ASSIGNMENT:
Pick every line out of the entries below that has the string "Dividend", and copy it.

RECORDS FOR PROCESSING:

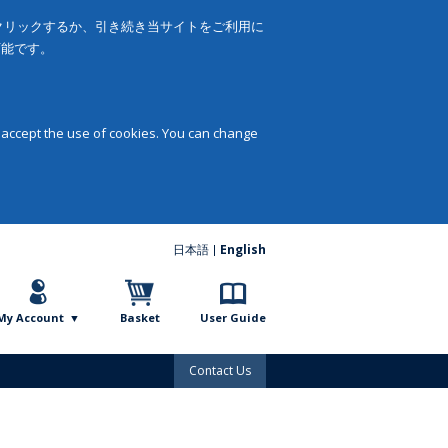
をクリックするか、引き続き当サイトをご利用に
可能です。
 accept the use of cookies. You can change
日本語
English
My Account
Basket
User Guide
Contact Us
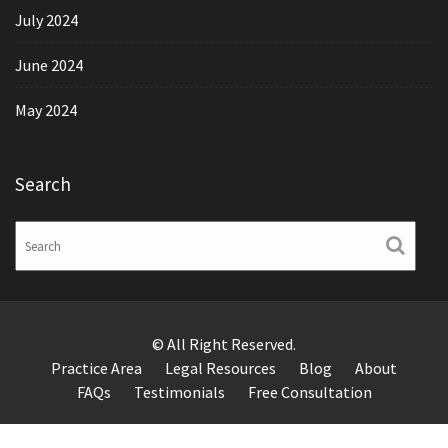
July 2024
June 2024
May 2024
Search
© All Right Reserved.
Practice Area
Legal Resources
Blog
About
FAQs
Testimonials
Free Consultation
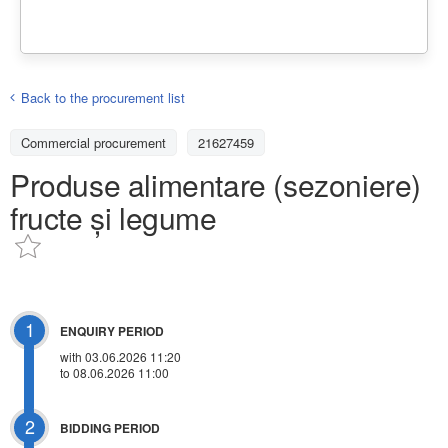
Back to the procurement list
Commercial procurement
21627459
Produse alimentare (sezoniere)
fructe și legume
1
ENQUIRY PERIOD
with 03.06.2026 11:20
to 08.06.2026 11:00
2
BIDDING PERIOD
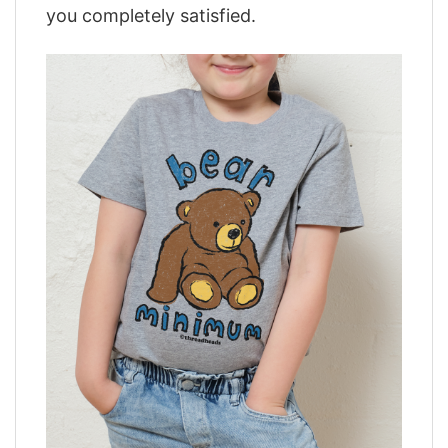
you completely satisfied.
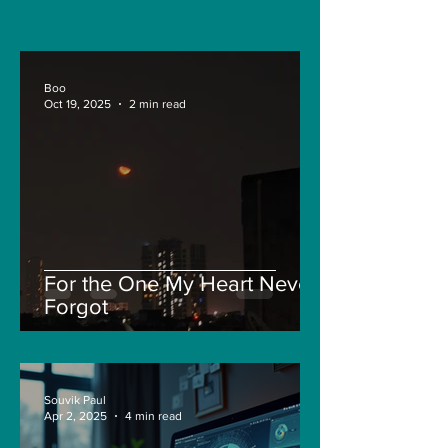
and Pepe
Boo
Oct 19, 2025
2 min read
For the One My Heart Never
Forgot
Souvik Paul
Apr 2, 2025
4 min read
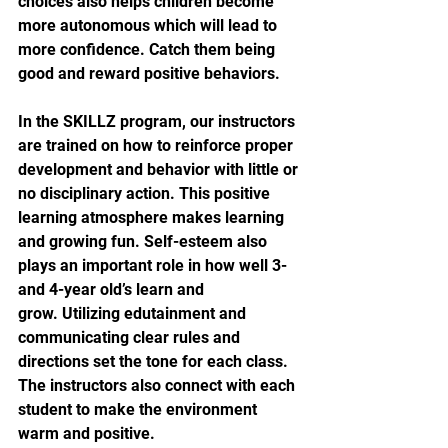
choices also helps children become 
more autonomous which will lead to 
more confidence. Catch them being 
good and reward positive behaviors.
In the SKILLZ program, our instructors 
are trained on how to reinforce proper 
development and behavior with little or 
no disciplinary action. This positive 
learning atmosphere makes learning 
and growing fun. Self-esteem also 
plays an important role in how well 3- 
and 4-year old’s learn and 
grow. Utilizing edutainment and 
communicating clear rules and 
directions set the tone for each class. 
The instructors also connect with each 
student to make the environment 
warm and positive.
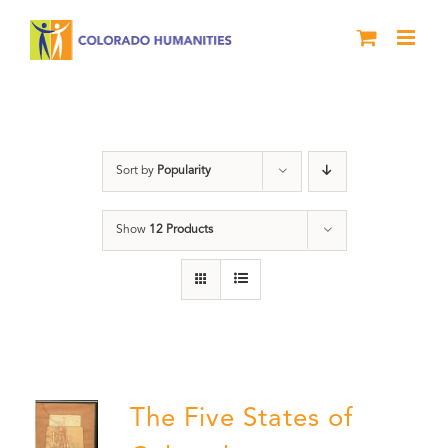
Skip
to
content
The Five
Sort by
Popularity
Show
12 Products
The Five States of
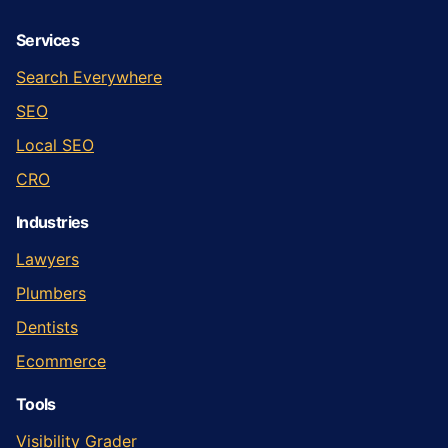
Services
Search Everywhere
SEO
Local SEO
CRO
Industries
Lawyers
Plumbers
Dentists
Ecommerce
Tools
Visibility Grader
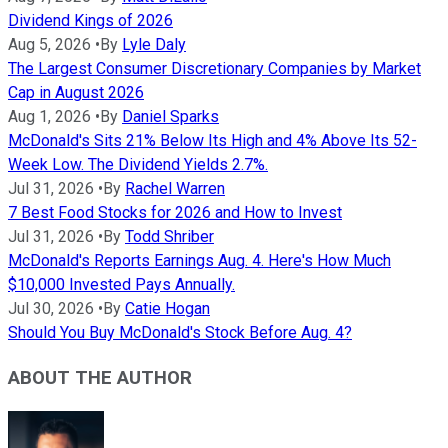
Dividend Kings of 2026
Aug 5, 2026
•
By
Lyle Daly
The Largest Consumer Discretionary Companies by Market
Cap in August 2026
Aug 1, 2026
•
By
Daniel Sparks
McDonald's Sits 21% Below Its High and 4% Above Its 52-
Week Low. The Dividend Yields 2.7%.
Jul 31, 2026
•
By
Rachel Warren
7 Best Food Stocks for 2026 and How to Invest
Jul 31, 2026
•
By
Todd Shriber
McDonald's Reports Earnings Aug. 4. Here's How Much
$10,000 Invested Pays Annually.
Jul 30, 2026
•
By
Catie Hogan
Should You Buy McDonald's Stock Before Aug. 4?
ABOUT THE AUTHOR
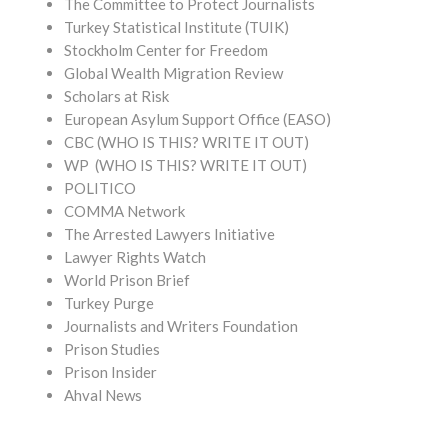
The Committee to Protect Journalists
Turkey Statistical Institute (TUIK)
Stockholm Center for Freedom
Global Wealth Migration Review
Scholars at Risk
European Asylum Support Office (EASO)
CBC (WHO IS THIS? WRITE IT OUT)
WP (WHO IS THIS? WRITE IT OUT)
POLITICO
COMMA Network
The Arrested Lawyers Initiative
Lawyer Rights Watch
World Prison Brief
Turkey Purge
Journalists and Writers Foundation
Prison Studies
Prison Insider
Ahval News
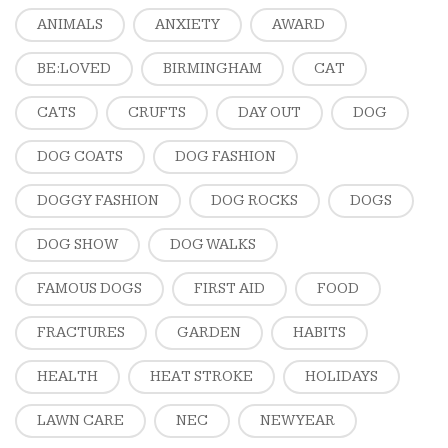
ANIMALS
ANXIETY
AWARD
BE:LOVED
BIRMINGHAM
CAT
CATS
CRUFTS
DAY OUT
DOG
DOG COATS
DOG FASHION
DOGGY FASHION
DOG ROCKS
DOGS
DOG SHOW
DOG WALKS
FAMOUS DOGS
FIRST AID
FOOD
FRACTURES
GARDEN
HABITS
HEALTH
HEAT STROKE
HOLIDAYS
LAWN CARE
NEC
NEW YEAR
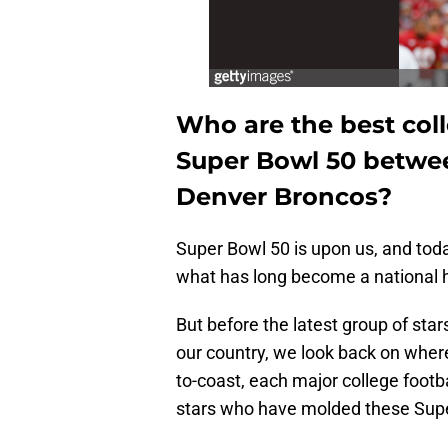
Who are the best coll
Super Bowl 50 betwee
Denver Broncos?
Super Bowl 50 is upon us, and toda
what has long become a national h
But before the latest group of star
our country, we look back on wher
to-coast, each major college footb
stars who have molded these Sup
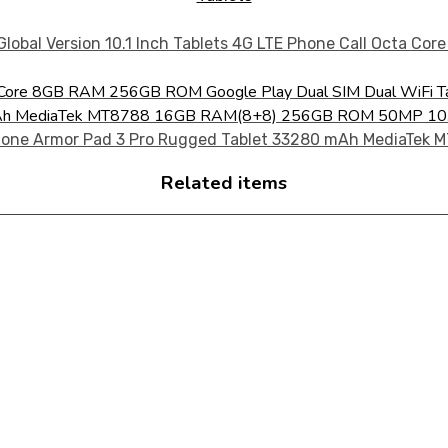
ta Core 8GB RAM 256GB ROM Google Play Dual SIM Dual WiFi T
 mAh MediaTek MT8788 16GB RAM(8+8) 256GB ROM 50MP 10.
Related items
CTS FOR YOUR NEEDS!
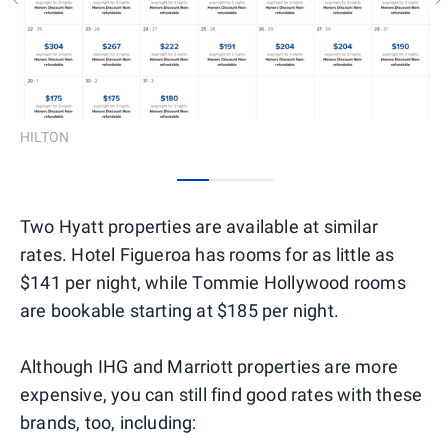
HILTON
0
1
2
Two Hyatt properties are available at similar
rates. Hotel Figueroa has rooms for as little as
$141 per night, while Tommie Hollywood rooms
are bookable starting at $185 per night.
Although IHG and Marriott properties are more
expensive, you can still find good rates with these
brands, too, including:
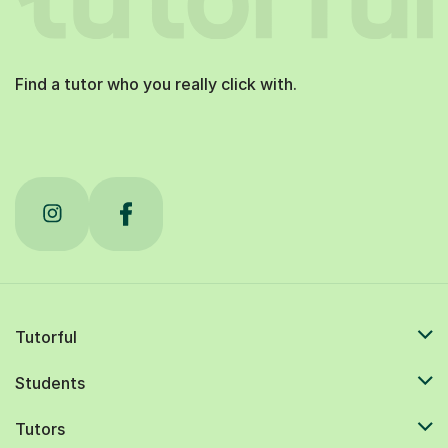
Find a tutor who you really click with.
Tutorful
Students
Tutors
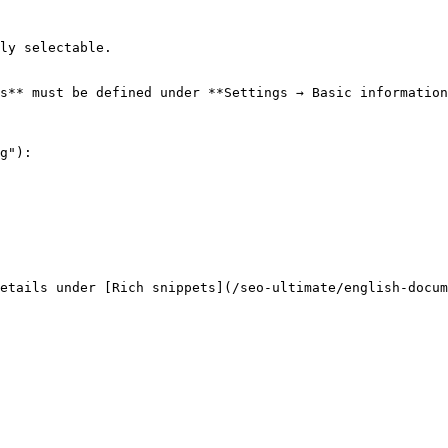
ly selectable.

s** must be defined under **Settings → Basic information
g"):
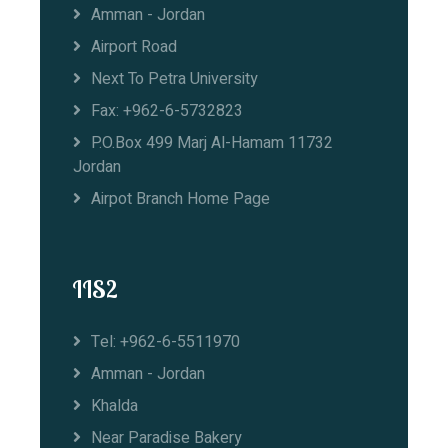
Amman - Jordan
Airport Road
Next To Petra University
Fax: +962-6-5732823
P.O.Box 499 Marj Al-Hamam 11732
Jordan
Airpot Branch Home Page
IIS2
Tel: +962-6-5511970
Amman - Jordan
Khalda
Near Paradise Bakery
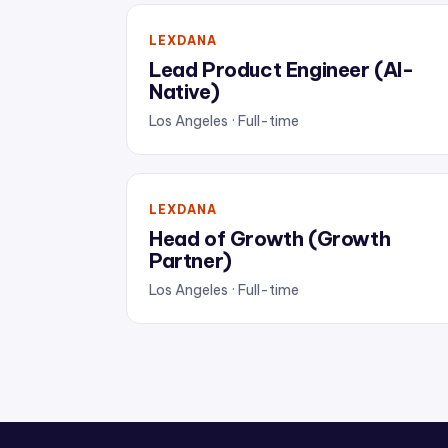
LEXDANA
Lead Product Engineer (AI-
Native)
Los Angeles · Full-time
LEXDANA
Head of Growth (Growth
Partner)
Los Angeles · Full-time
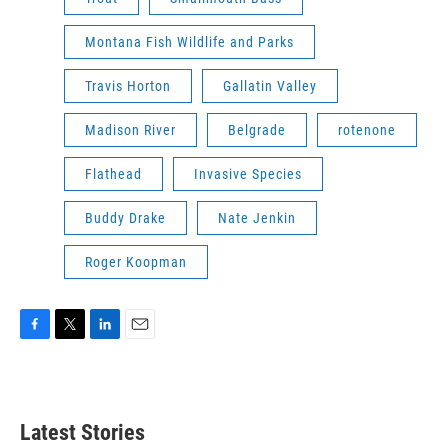
Montana Fish Wildlife and Parks
Travis Horton
Gallatin Valley
Madison River
Belgrade
rotenone
Flathead
Invasive Species
Buddy Drake
Nate Jenkin
Roger Koopman
F
T
L
E
a
w
i
m
c
i
n
a
e
t
k
i
b
t
e
l
Latest Stories
o
e
d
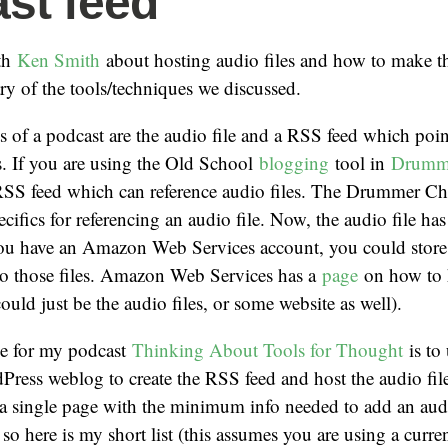
st feed
ith
Ken Smith
about hosting audio files and how to make t
y of the tools/techniques we discussed.
 of a podcast are the audio file and a RSS feed which poin
es. If you are using the Old School
blogging
tool in
Drumm
 RSS feed which can reference audio files. The Drummer C
ecifics for referencing an audio file. Now, the audio file ha
u have an Amazon Web Services account, you could store s
to those files. Amazon Web Services has a
page
on how to h
ould just be the audio files, or some website as well).
e for my podcast
Thinking About Tools for Thought
is to 
Press weblog to create the RSS feed and host the audio fil
 a single page with the minimum info needed to add an audi
so here is my short list (this assumes you are using a curr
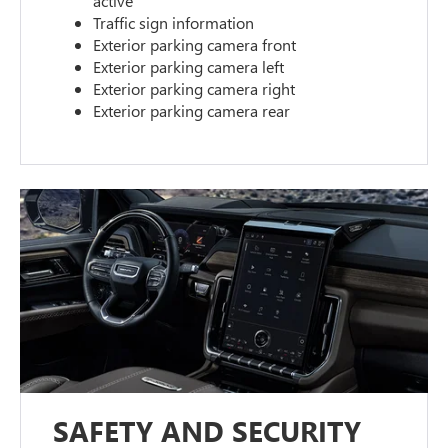
active
Traffic sign information
Exterior parking camera front
Exterior parking camera left
Exterior parking camera right
Exterior parking camera rear
SAFETY AND SECURITY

ANSWER FOR THIS EXERCISE:
Dividend Kings of 2026
Week Low. The Dividend Yields 2.7%.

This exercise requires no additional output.